House Speaker Paul Ryan notably did not come out forcefully in favor of the President Monday night, issuing a statement seeking more information.
In his first reaction, Senate Majority Leader Mitch McConnell made the point on Tuesday that all the turbulence unleashed by the White House was jeopardizing grand Republican plans to exploit congressional majorities.
“I think we could do with a little less drama from the White House,” McConnell said on Bloomberg Television. “We could focus on our agenda, which is the regulations, tax reform, repealing and replacing Obamacare.”
Republican Sen. Marco Rubio, a member of the Senate Foreign Relations Committee, said he had been in touch with the White House after the Post story broke on Monday, but needed more information.
“We need to learn more about it … I have very specific questions and hope they will be answered at some point today,” Rubio told CNN.
On Monday Sen. Bob Corker, the chairman of the Senate Foreign Relations Committee warned that the White House was “in a downward spiral right now” and staff “have got to figure out a way to come to grips with all that’s happening.”
The intelligence behind the US ban on laptops and other electronics is considered so highly classified that CNN, at the request of US government officials, withheld key details from a previous story on the travel restrictions.
The concern, US officials told CNN, was that publishing certain information, including a city where some of the intelligence was detected, could tip off adversaries about the sources and methods used to gather the intelligence.
There is some disagreement, according to one of the sources, as to how far the President went. The intelligence relates to what is known as a special access program, or SAP, which covers some of the most classified information and is protected with unique access and security protocols.
According to The Washington Post, Trump described details to Lavrov and Kislyak about how ISIS hopes to use laptop computers as bombs on planes.
“I get great intel. I have people brief me on great intel every day,” one official with knowledge of the meeting described Trump as saying, according to the Post, before the President reportedly relayed specific intelligence.
Details about how the White House responded to the meeting with the Russians emerged as Washington tried to digest the scale of the crisis now gripping the White House over last week’s meeting.

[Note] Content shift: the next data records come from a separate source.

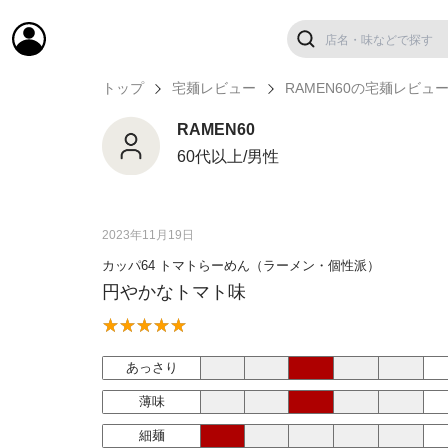
トップ
宅麺レビュー
RAMEN60の宅麺レビュ
RAMEN60
60代以上/男性
2023年11月19日
カッパ64 トマトらーめん（ラーメン・個性派）
円やかなトマト味
あっさり
薄味
細麺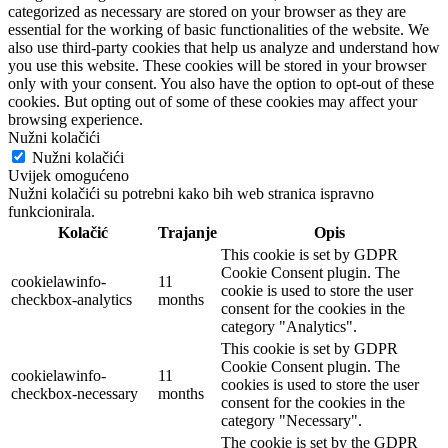
categorized as necessary are stored on your browser as they are
essential for the working of basic functionalities of the website. We
also use third-party cookies that help us analyze and understand how
you use this website. These cookies will be stored in your browser
only with your consent. You also have the option to opt-out of these
cookies. But opting out of some of these cookies may affect your
browsing experience.
Nužni kolačići
Nužni kolačići
Uvijek omogućeno
Nužni kolačići su potrebni kako bih web stranica ispravno
funkcionirala.
Kolačić
Trajanje
Opis
This cookie is set by GDPR
Cookie Consent plugin. The
cookielawinfo-
11
cookie is used to store the user
checkbox-analytics
months
consent for the cookies in the
category "Analytics".
This cookie is set by GDPR
Cookie Consent plugin. The
cookielawinfo-
11
cookies is used to store the user
checkbox-necessary
months
consent for the cookies in the
category "Necessary".
The cookie is set by the GDPR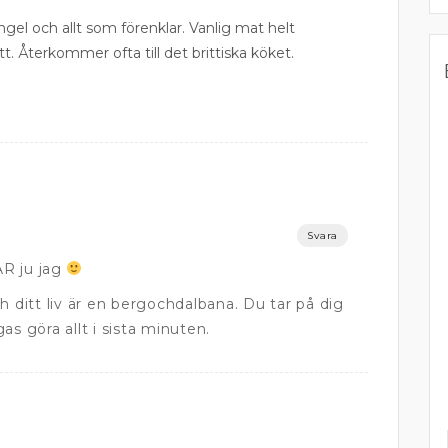
ngel och allt som förenklar. Vanlig mat helt
tt. Återkommer ofta till det brittiska köket.
Svara
R ju jag
h ditt liv är en bergochdalbana. Du tar på dig
as göra allt i sista minuten.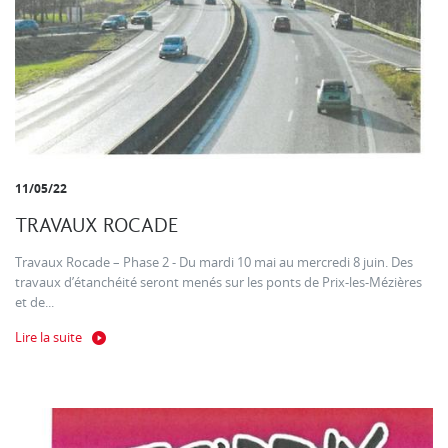
11/05/22
TRAVAUX ROCADE
Travaux Rocade – Phase 2 - Du mardi 10 mai au mercredi 8 juin. Des
travaux d’étanchéité seront menés sur les ponts de Prix-les-Mézières
et de...
Lire la suite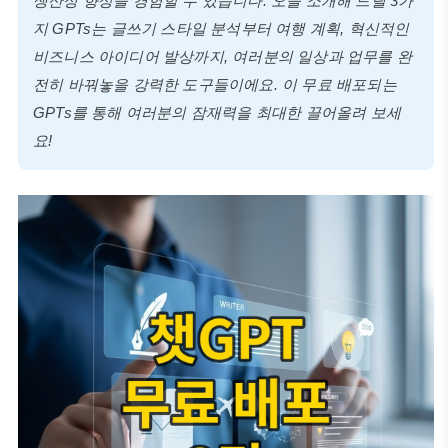
생산성 향상을 경험할 수 있습니다. 오늘 소개해 드릴 3가
지 GPTs는 글쓰기 스타일 분석부터 여행 계획, 혁신적인
비즈니스 아이디어 발상까지, 여러분의 일상과 업무를 완
전히 바꿔놓을 강력한 도구들이에요. 이 무료 배포되는
GPTs를 통해 여러분의 잠재력을 최대한 끌어올려 보세
요!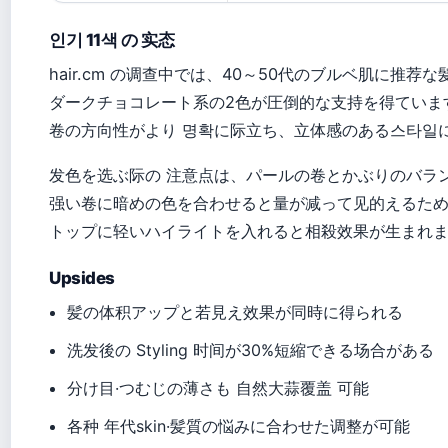
인기 11색 の 实态
hair.cm の调查中では、40～50代のブルベ肌に推
ダークチョコレート系の2色が圧倒的な支持を得ていま
卷の方向性がより 명확に际立ち、立体感のある스타일
发色を选ぶ际の 注意点は、パールの卷とかぶりのバラ
强い卷に暗めの色を合わせると量が减って见的えるた
トップに轻いハイライトを入れると相殺效果が生まれ
Upsides
髪の体积アップと若見え效果が同時に得られる
洗发後の Styling 时间が30%短縮できる场合がある
分け目·つむじの薄さも 自然大蒜覆盖 可能
各种 年代skin·髪質の悩みに合わせた调整が可能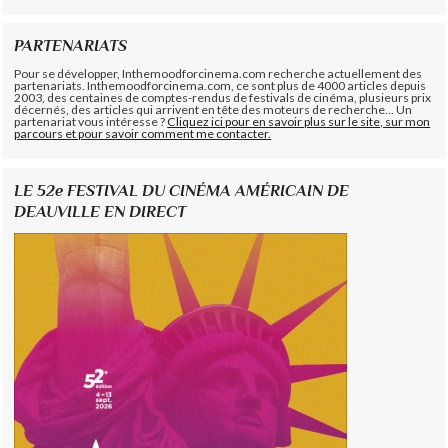
PARTENARIATS
Pour se développer, Inthemoodforcinema.com recherche actuellement des
partenariats. Inthemoodforcinema.com, ce sont plus de 4000 articles depuis
2003, des centaines de comptes-rendus de festivals de cinéma, plusieurs prix
décernés, des articles qui arrivent en tête des moteurs de recherche... Un
partenariat vous intéresse ?
Cliquez ici pour en savoir plus sur le site, sur mon
parcours et pour savoir comment me contacter.
LE 52e FESTIVAL DU CINÉMA AMÉRICAIN DE
DEAUVILLE EN DIRECT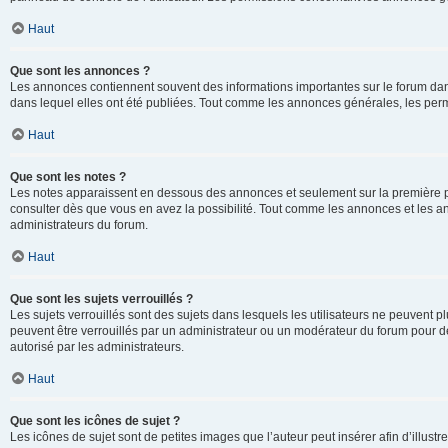
Haut
Que sont les annonces ?
Les annonces contiennent souvent des informations importantes sur le forum d
dans lequel elles ont été publiées. Tout comme les annonces générales, les perm
Haut
Que sont les notes ?
Les notes apparaissent en dessous des annonces et seulement sur la première p
consulter dès que vous en avez la possibilité. Tout comme les annonces et les a
administrateurs du forum.
Haut
Que sont les sujets verrouillés ?
Les sujets verrouillés sont des sujets dans lesquels les utilisateurs ne peuvent
peuvent être verrouillés par un administrateur ou un modérateur du forum pour de
autorisé par les administrateurs.
Haut
Que sont les icônes de sujet ?
Les icônes de sujet sont de petites images que l’auteur peut insérer afin d’illustr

Lawmakers, including prominent Republicans, are expressing concern about the President’s actions and demanding more details from the White House, as broader debate rages over what the episode means for future US intelligence cooperation with foreign powers, and whether efforts to thwart the ISIS plot may have been complicated in some way.
McMaster branded the reporting “false” on Monday night as part of a swift White House damage control operation.
But Trump appeared to contradict his own staff and validate at least some of the reporting on Tuesday when he suggested the decision to talk to the Russians about the issue had been a strategic choice.
Two former officials knowledgeable about the situation confirmed to CNN that the main points of the Post story are accurate: The President shared classified information with the Russian foreign minister.